When I started organizing there was little funding for the work. We cobbled our budget together through dues, contributions from neighborhood congregations and businesses, and an occasional grant. It wasn’t easy, but there was an upside. All of the funds were for working on issues people in the community identified. Today, many organizers are hired, not to organize on issues the community selected, but instead to mobilize on issues chosen by someone else – often philanthropy.
If we are to engage a larger base of working-class people we’ll have to upend this formula. The best long-term base-building I’ve witnessed starts with organizing on issues people chose themselves.
In the 90s I moved to Chicago to organize on the west side and be mentored by Shel Trapp, who co-founded National People’s Action. As a young would-be organizer in Indiana, Trapp’s Basics of Organizing was the first writing I’d found that laid out how to actually do the thing. For me, it was revelatory.
Trapp taught us to identify issues you could organize on. We learned to fish, test, and sell. A solid organizer, applying these and other fundamentals can quickly build a base of 30 or so core leaders, put 150-200 people in a room four to six times a year, and deliver a big contingent to larger organizational moments.
We start with fishing. We hit forty or so doors a night to find out what issues will bring people together, and could done through one on one meetings. We are looking for issues that were widely and deeply felt. One without the other will not get it done. An issue that only a handful of people care about will not build much power. An issue that everyone agrees on but no one is passionate about will not spark the energy needed to win.
If while fishing, a number of folks start to name the same problem - rising rents, a failing school, or banks redlining the neighborhood – we likely have a good issue from which to organize.

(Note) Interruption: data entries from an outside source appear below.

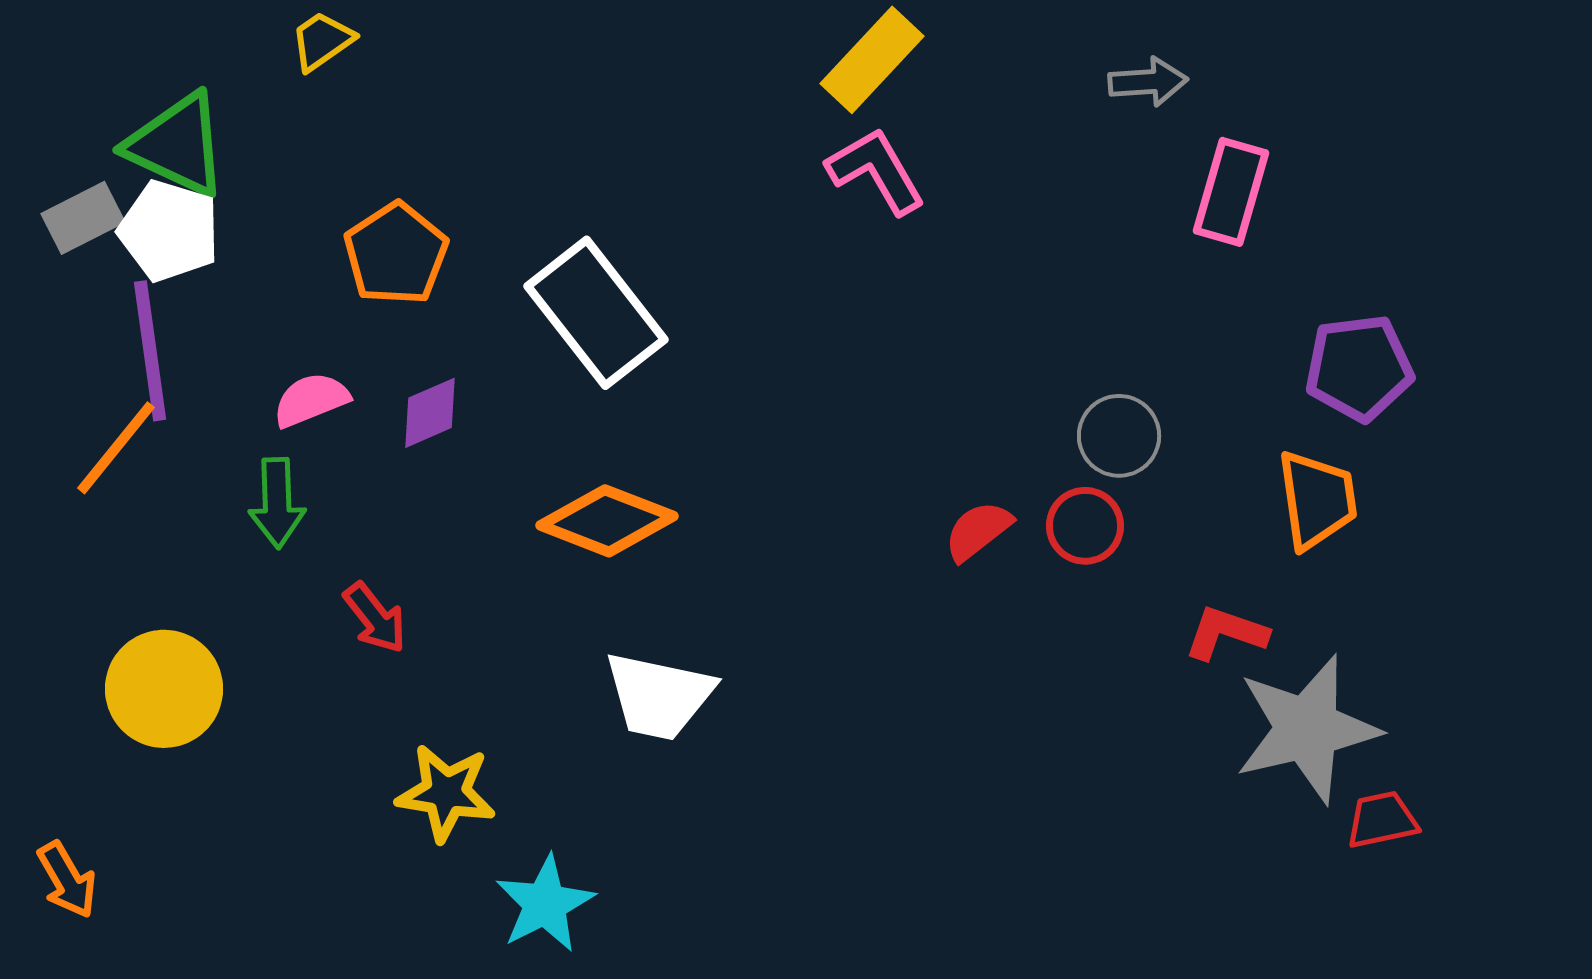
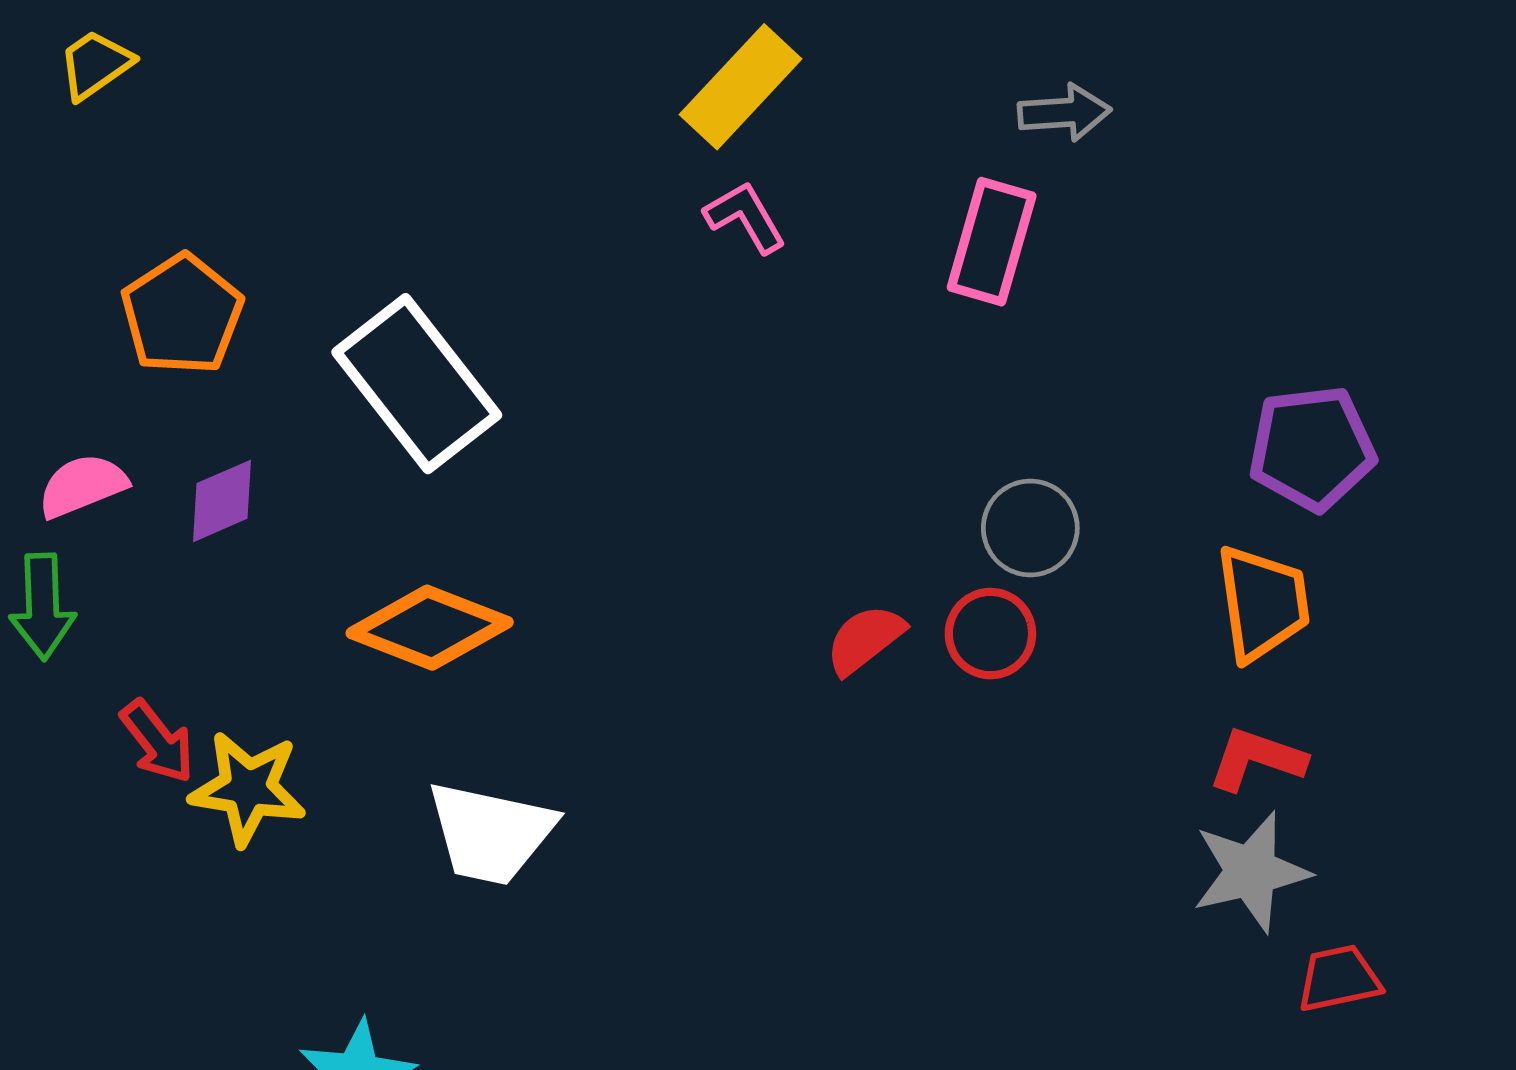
pink L-shape: (876, 171) -> (745, 217), size x0.7
pink rectangle: (1231, 192) -> (992, 242), moved
red L-shape: (1226, 633) -> (1257, 759), moved
gray star: (1307, 729) -> (1251, 872), size x0.7
yellow star: (446, 793) -> (248, 788), moved

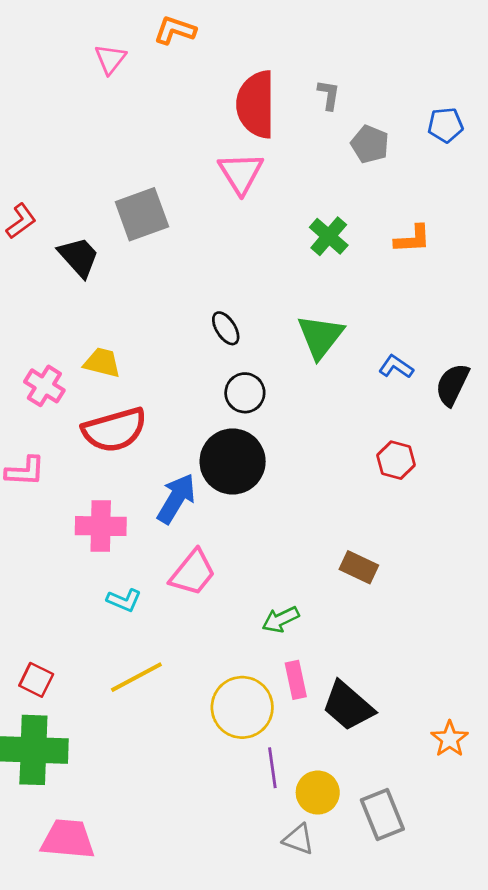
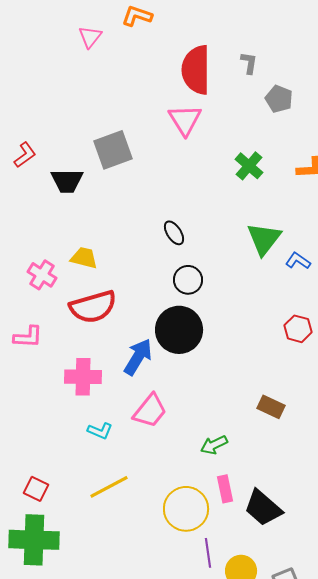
black trapezoid: (79, 257) -> (67, 181), turned 132
green triangle: (320, 337) -> (264, 239), moved

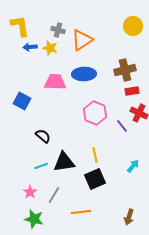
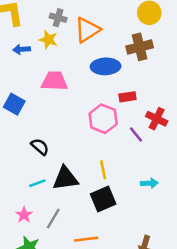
blue arrow: (30, 47) -> (22, 49), moved
brown cross: (125, 70) -> (140, 47), moved
blue ellipse: (84, 74) -> (106, 66), moved
red rectangle: (132, 91) -> (127, 97), moved
cyan arrow: (133, 166) -> (149, 183), turned 48

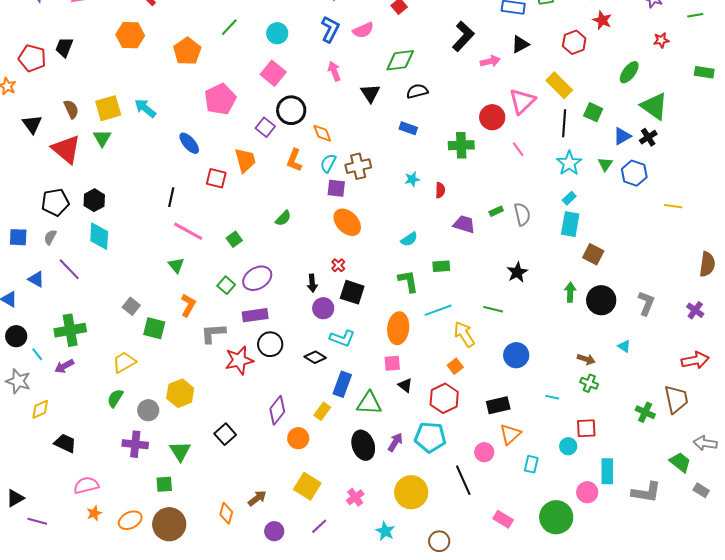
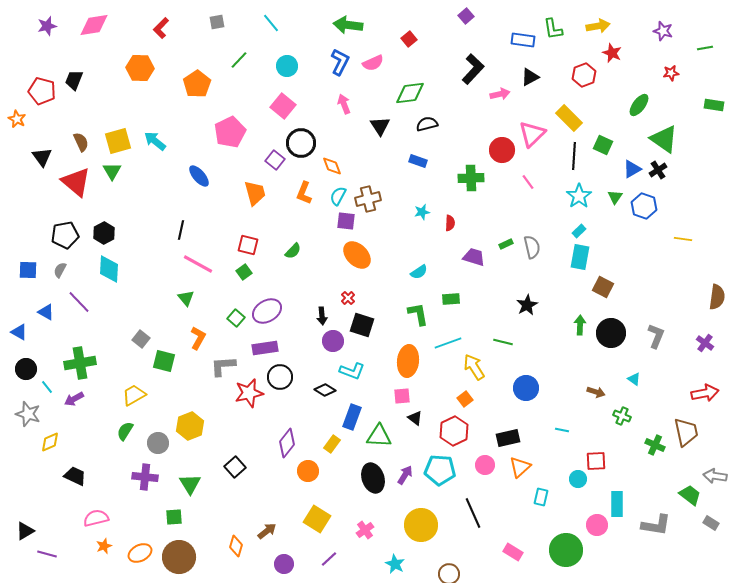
red square: (216, 178) -> (248, 245), moved
green cross: (589, 383) -> (622, 416), moved
pink circle: (484, 452) -> (485, 465), moved

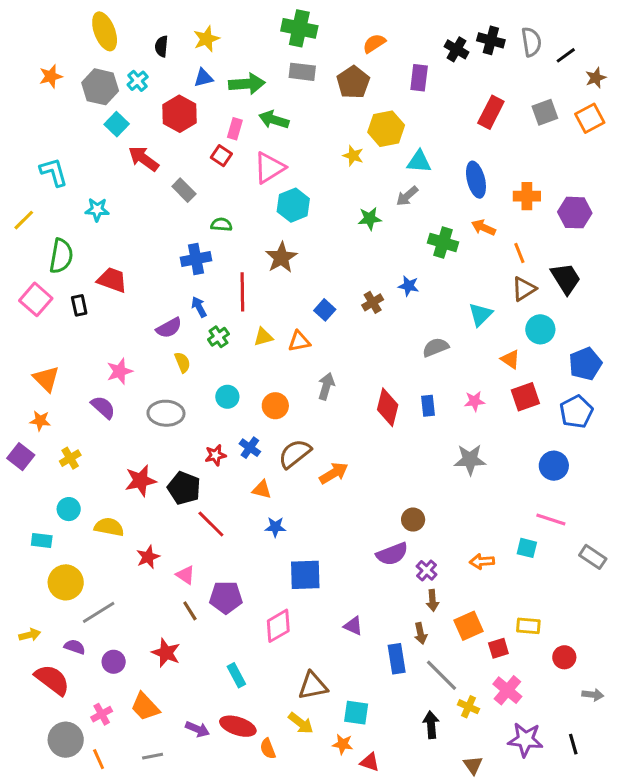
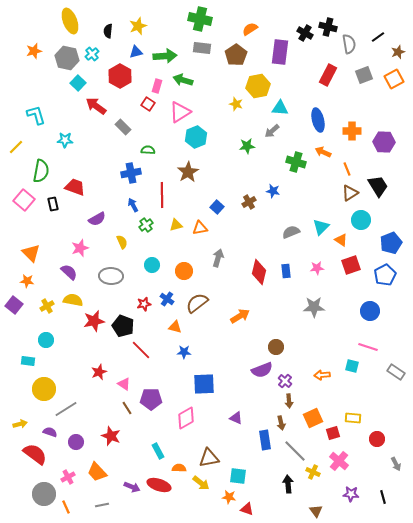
gray semicircle: (531, 42) -> (349, 44), moved
purple rectangle: (419, 78) -> (280, 52), size x1.4
cyan triangle: (480, 314) -> (321, 227), moved
purple semicircle: (169, 328) -> (97, 219), moved
orange arrow: (334, 473) -> (240, 316), moved
yellow semicircle: (109, 527) -> (73, 300), moved
gray arrow: (593, 695) -> (396, 464), turned 56
purple star: (525, 740) -> (351, 494), size x0.7
orange semicircle: (268, 749) -> (179, 468), moved, turned 112

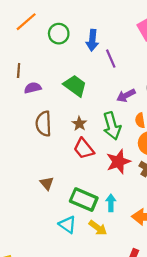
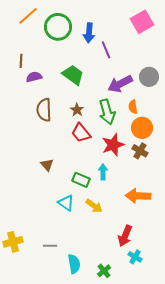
green circle: (59, 34) -> (58, 27), size x1.4
purple arrow: (126, 95) -> (120, 84), size x1.4
green rectangle: (84, 200) -> (81, 180), size x0.7
cyan arrow: (111, 203) -> (103, 172), moved

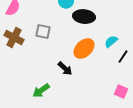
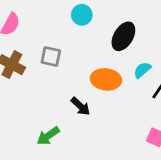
black ellipse: (84, 17) -> (123, 36), moved, turned -65
orange ellipse: (84, 49) -> (106, 79), turned 50

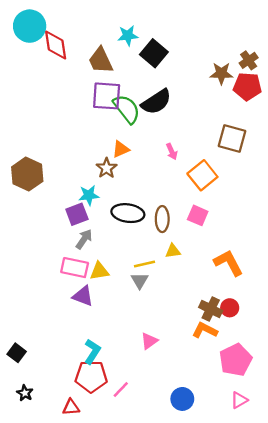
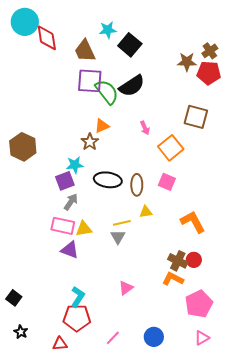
pink line: (121, 389) -> (113, 338), moved

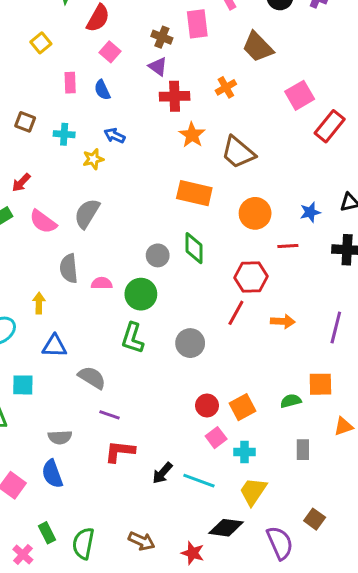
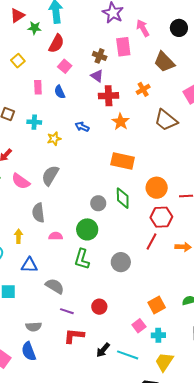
blue arrow: (115, 136) -> (82, 127), moved
brown trapezoid: (238, 152) -> (166, 120), moved
orange circle: (255, 213) -> (157, 188), moved
pink semicircle: (102, 283) -> (56, 236), moved
red circle: (207, 406) -> (99, 307), moved

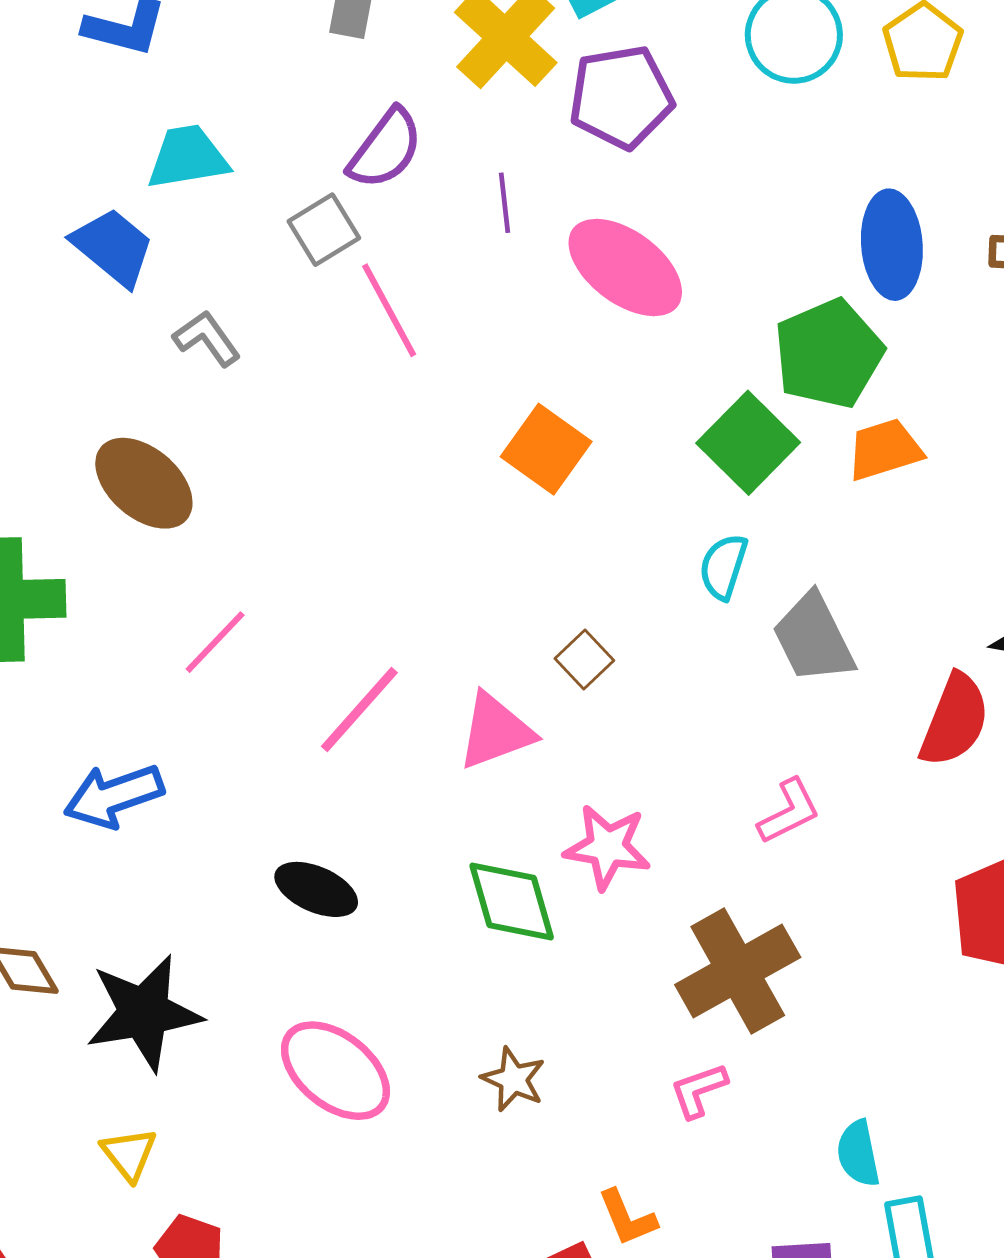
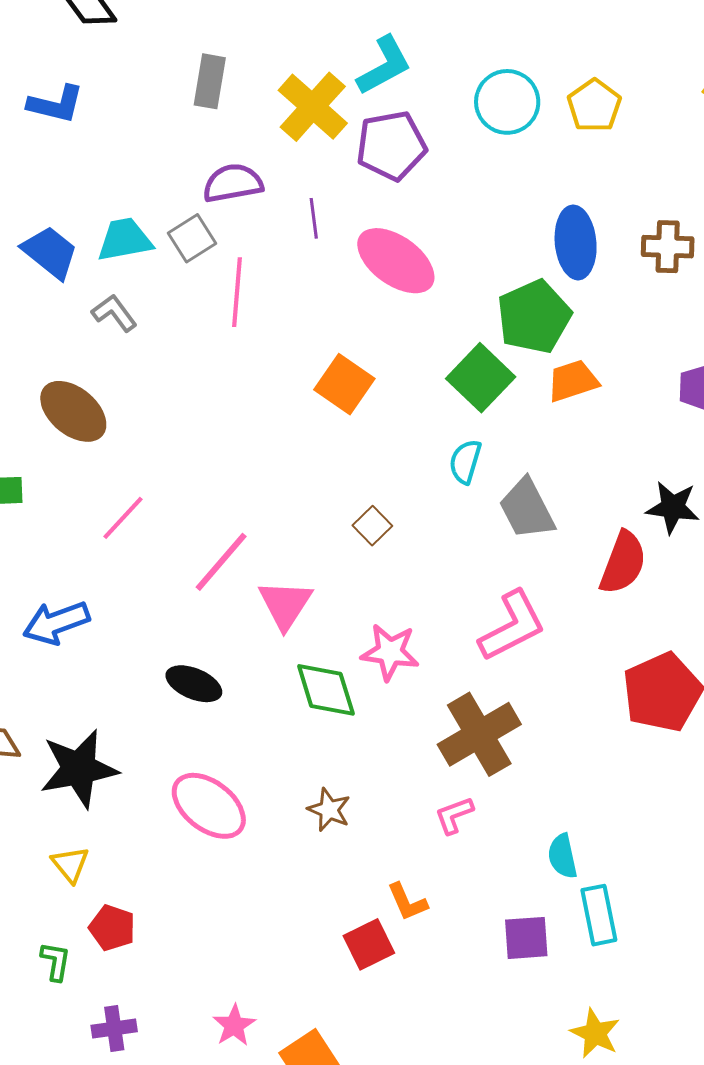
purple semicircle: (385, 149) -> (233, 183), turned -136
cyan trapezoid: (188, 157) -> (125, 240), moved
pink line: (389, 310) -> (237, 292), turned 34
pink triangle: (496, 731) -> (285, 604), moved, turned -36
pink L-shape: (789, 811) -> (512, 626), size x1.6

To confirm this, we test the issues that people named in our fishing. At the door we might say, on the 1700 block a lot of folks are upset about foreclosures. People might respond, “oh yeah, that is a big problem - see that eyesore across the block?”
Once we find an issue or two that are widely and deeply felt, we have a leadership meeting of people we met through fishing and testing to launch our first campaign. The goal of that first meeting is to come to agreement on which issue to move on first.
We then develop a basic power analysis and move to action. Then we sell that issue and action to the broader neighborhood.
This most classic form is listen, test, build agreement, then sell. But it doesn’t always play out that way.
Coming up, Trapp was an organizer for the Organization for a Better Austin, on Chicago’s westside. Under the direction of Tom Gaudette, they built one of the toughest organizations in Chicago. A few years into his time there, looking to grow their ranks, Trapp started door-knocking a less organized part of the neighborhood.
He knew the schools were overcrowded, with as many as 75 kids per class. So, he tested school overcrowding. Door after door he got zero traction. He pivoted back to fishing. Then a woman at the door said “you know what we need to deal with? These damn shopping carts!” as she pointed out to a few grocery carts on the sidewalk. Carts from the neighborhood grocery store had been brought home and were littering up the neighborhood.
Trapp thought to himself, “shopping carts?!” But he tested this on the next door and the next. It turned out people were pissed as hell about the damn shopping carts. So, they had a few house meetings and devised a plan to force the grocery manager to keep the carts on the grocery’s property (you’d think this would have already been a priority). They did an action on the grocery store manager and won.
That night they celebrated with a case of beer in a member’s backyard. Feeling newfound confidence, one of the new members said, “You know what we should do next, something about overcrowding at the schools.” Others agreed. After some failed testing, Trapp circled back to listening, organized and delivered on what people wanted, and what they felt ready for. They then went on to win one of the landmark fights for school integration in Chicago.
When Trapp first came around, it wasn’t that people didn’t want to address school overcrowding. People are smart. They were rightly skeptical that some guy knocking on their door about an issue as big as school segregation was likely to lead to change. So they right-sized the first issue. In a sense testing if this organizer could deliver. If the organization couldn’t deliver on shopping carts, it sure as hell couldn’t build the power to win on school integration.
This simple formula of fishing, testing, and selling has proven to be incredibly effective at building a new base of people in short order. The principles apply whether organizing on the doors, through institutions, or in the digital arena. Today, we have more means to apply these principles, but apply them we should.
There can be a tendency these days to look for a shortcut, to skip steps. Over and over we pay the price for this. We are only as strong as the foundation we build, and that foundation is stronger when we listen to the wisdom of the people we seek to organize.
There is more funding for organizing than there has ever been. Let’s move from funding organizations to mobilize, and instead allow the space to organize. We will grow our ranks and build the collective self-confidence needed to succeed in taking on the more systemic fights and actually win.